### Requirements
Reproduce the lines in each of the entries below word for word. Leave the pictures out of your answer.

[Dataset entries]
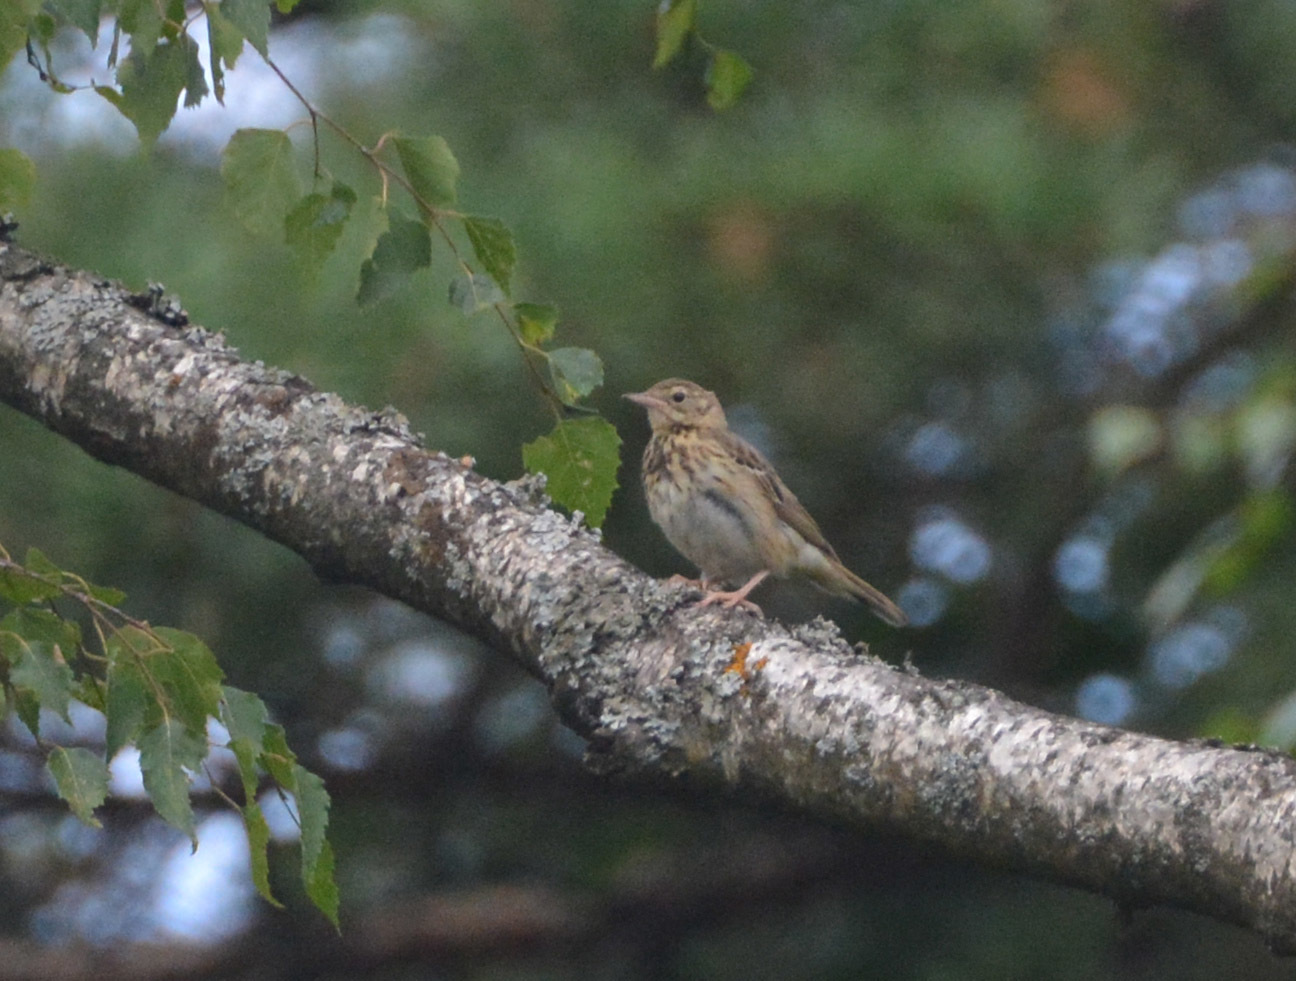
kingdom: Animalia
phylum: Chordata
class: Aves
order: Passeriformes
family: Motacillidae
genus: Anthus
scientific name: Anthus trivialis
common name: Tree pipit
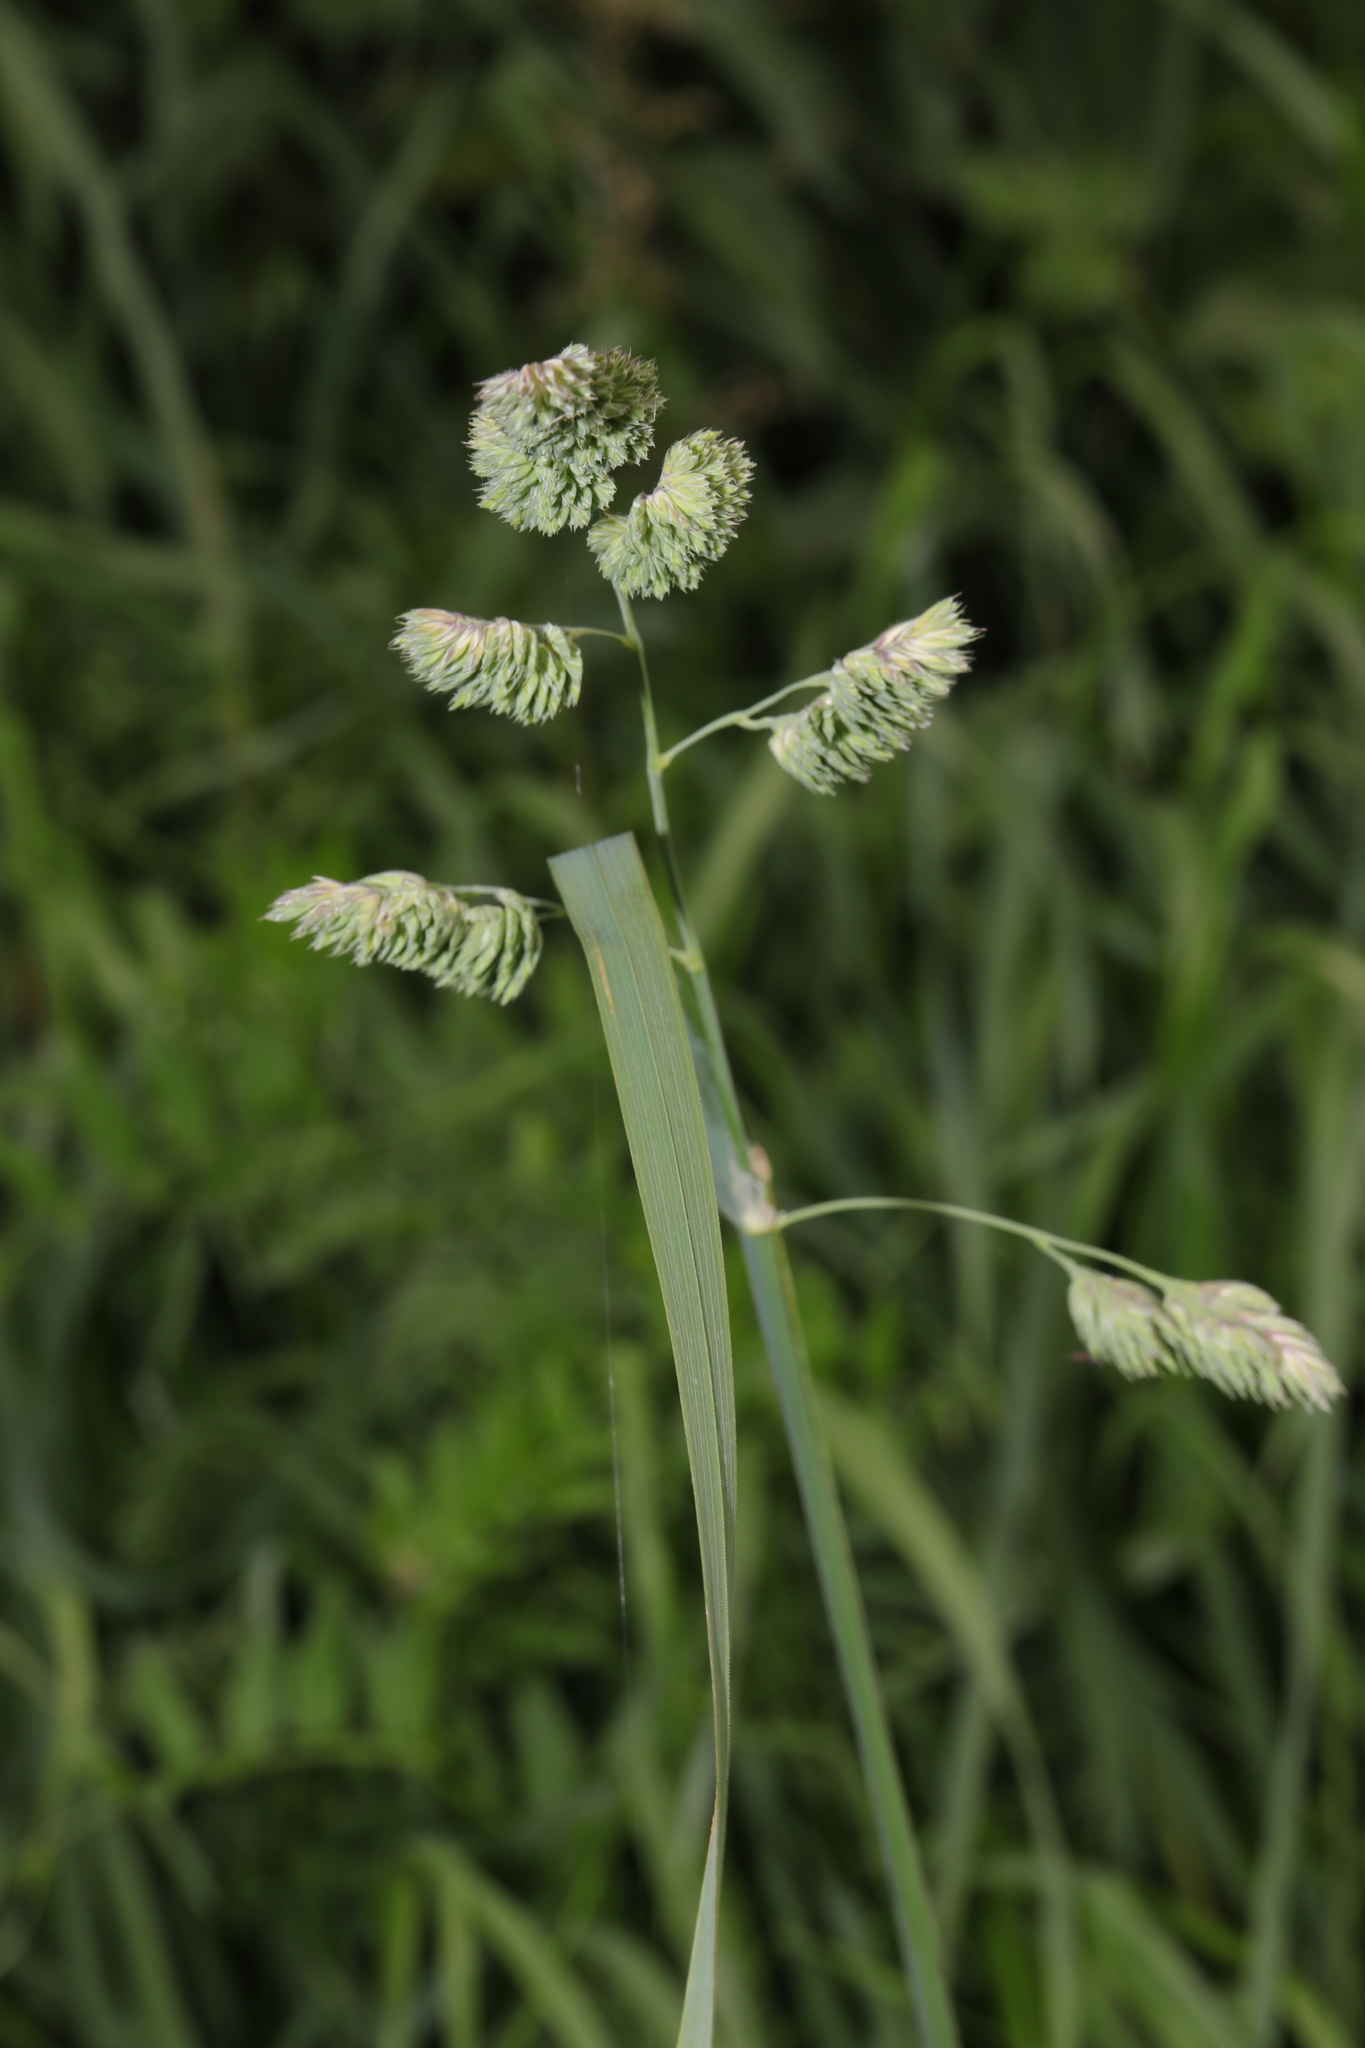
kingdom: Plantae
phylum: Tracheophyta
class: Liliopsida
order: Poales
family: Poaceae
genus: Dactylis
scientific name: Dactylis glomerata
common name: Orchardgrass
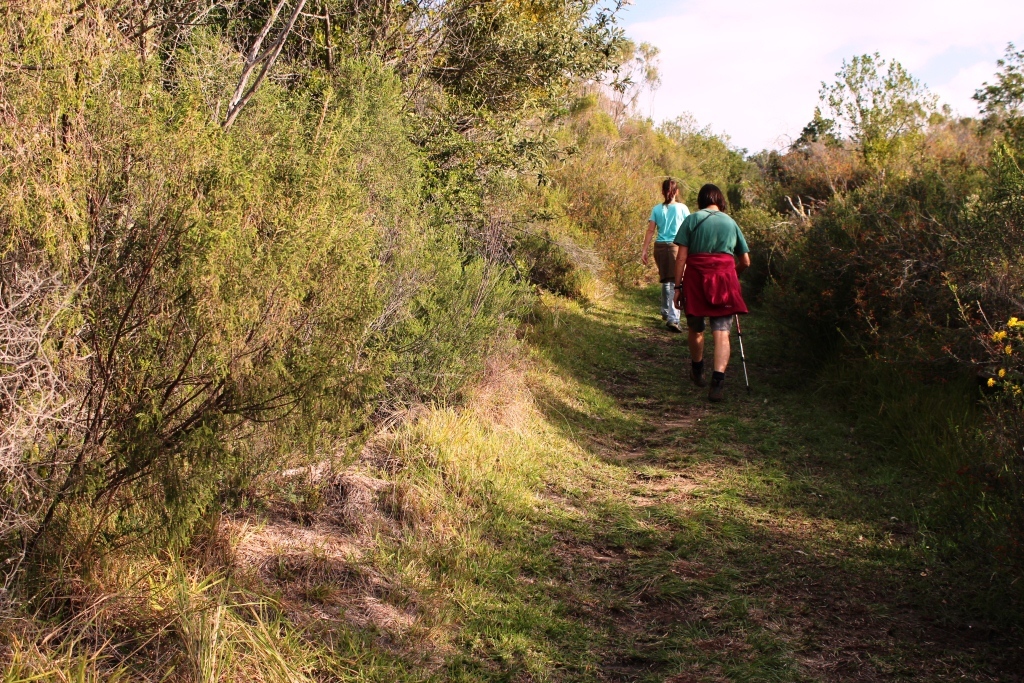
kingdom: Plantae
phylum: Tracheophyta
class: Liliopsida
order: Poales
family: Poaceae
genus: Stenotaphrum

### Answer to the task
kingdom: Animalia
phylum: Chordata
class: Aves
order: Passeriformes
family: Motacillidae
genus: Anthus
scientific name: Anthus trivialis
common name: Tree pipit
kingdom: Plantae
phylum: Tracheophyta
class: Liliopsida
order: Poales
family: Poaceae
genus: Dactylis
scientific name: Dactylis glomerata
common name: Orchardgrass
kingdom: Plantae
phylum: Tracheophyta
class: Liliopsida
order: Poales
family: Poaceae
genus: Stenotaphrum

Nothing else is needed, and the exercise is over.